- YOUR OBJECTIVE: Copy the entries below line for line, without changing anything. Leave the pictures out of your copy.

- SUPPLIED DATA:

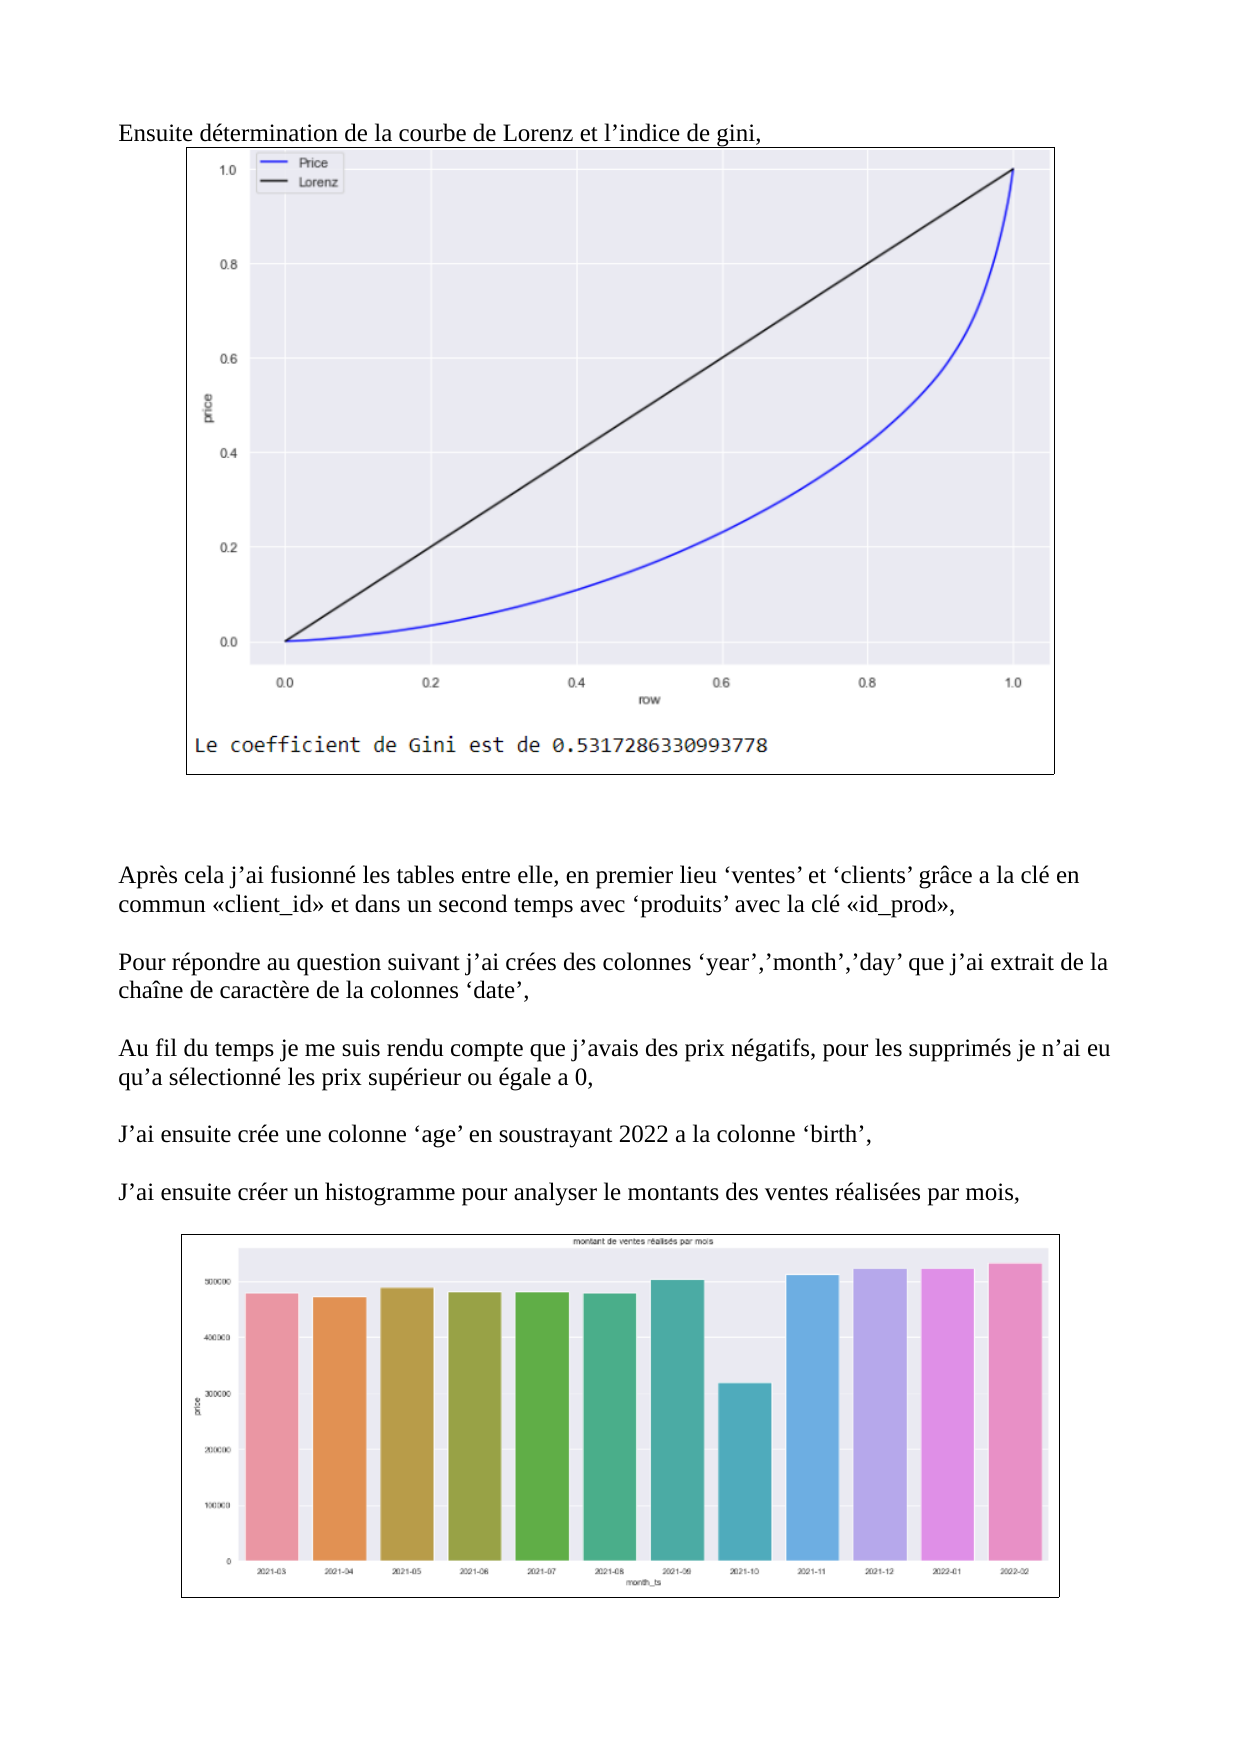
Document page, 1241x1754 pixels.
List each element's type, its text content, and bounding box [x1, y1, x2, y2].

text J’ai ensuite crée une colonne ‘age’ en soustrayant 2022 a la colonne ‘birth’, [118, 1119, 1122, 1148]
text Après cela j’ai fusionné les tables entre elle, en premier lieu ‘ventes’ et ‘clients’ grâce a la clé en commun «client_id» et dans un second temps avec ‘produits’ avec la clé «id_prod», [118, 861, 1122, 918]
text Pour répondre au question suivant j’ai crées des colonnes ‘year’,’month’,’day’ que j’ai extrait de la chaîne de caractère de la colonnes ‘date’, [118, 947, 1122, 1004]
picture [189, 150, 1051, 772]
picture [184, 1237, 1056, 1594]
text J’ai ensuite créer un histogramme pour analyser le montants des ventes réalisées par mois, [118, 1177, 1122, 1206]
text Au fil du temps je me suis rendu compte que j’avais des prix négatifs, pour les supprimés je n’ai eu qu’a sélectionné les prix supérieur ou égale a 0, [118, 1033, 1122, 1091]
text Ensuite détermination de la courbe de Lorenz et l’indice de gini, [118, 118, 1122, 147]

- REPLY:
Document page, 1241x1754 pixels.
List each element's type, its text content, and bounding box [x1, y1, x2, y2].

text J’ai ensuite crée une colonne ‘age’ en soustrayant 2022 a la colonne ‘birth’, [118, 1119, 1122, 1148]
text Après cela j’ai fusionné les tables entre elle, en premier lieu ‘ventes’ et ‘clients’ grâce a la clé en commun «client_id» et dans un second temps avec ‘produits’ avec la clé «id_prod», [118, 861, 1122, 918]
text Pour répondre au question suivant j’ai crées des colonnes ‘year’,’month’,’day’ que j’ai extrait de la chaîne de caractère de la colonnes ‘date’, [118, 947, 1122, 1004]
picture [189, 150, 1051, 772]
picture [184, 1237, 1056, 1594]
text J’ai ensuite créer un histogramme pour analyser le montants des ventes réalisées par mois, [118, 1177, 1122, 1206]
text Au fil du temps je me suis rendu compte que j’avais des prix négatifs, pour les supprimés je n’ai eu qu’a sélectionné les prix supérieur ou égale a 0, [118, 1033, 1122, 1091]
text Ensuite détermination de la courbe de Lorenz et l’indice de gini, [118, 118, 1122, 147]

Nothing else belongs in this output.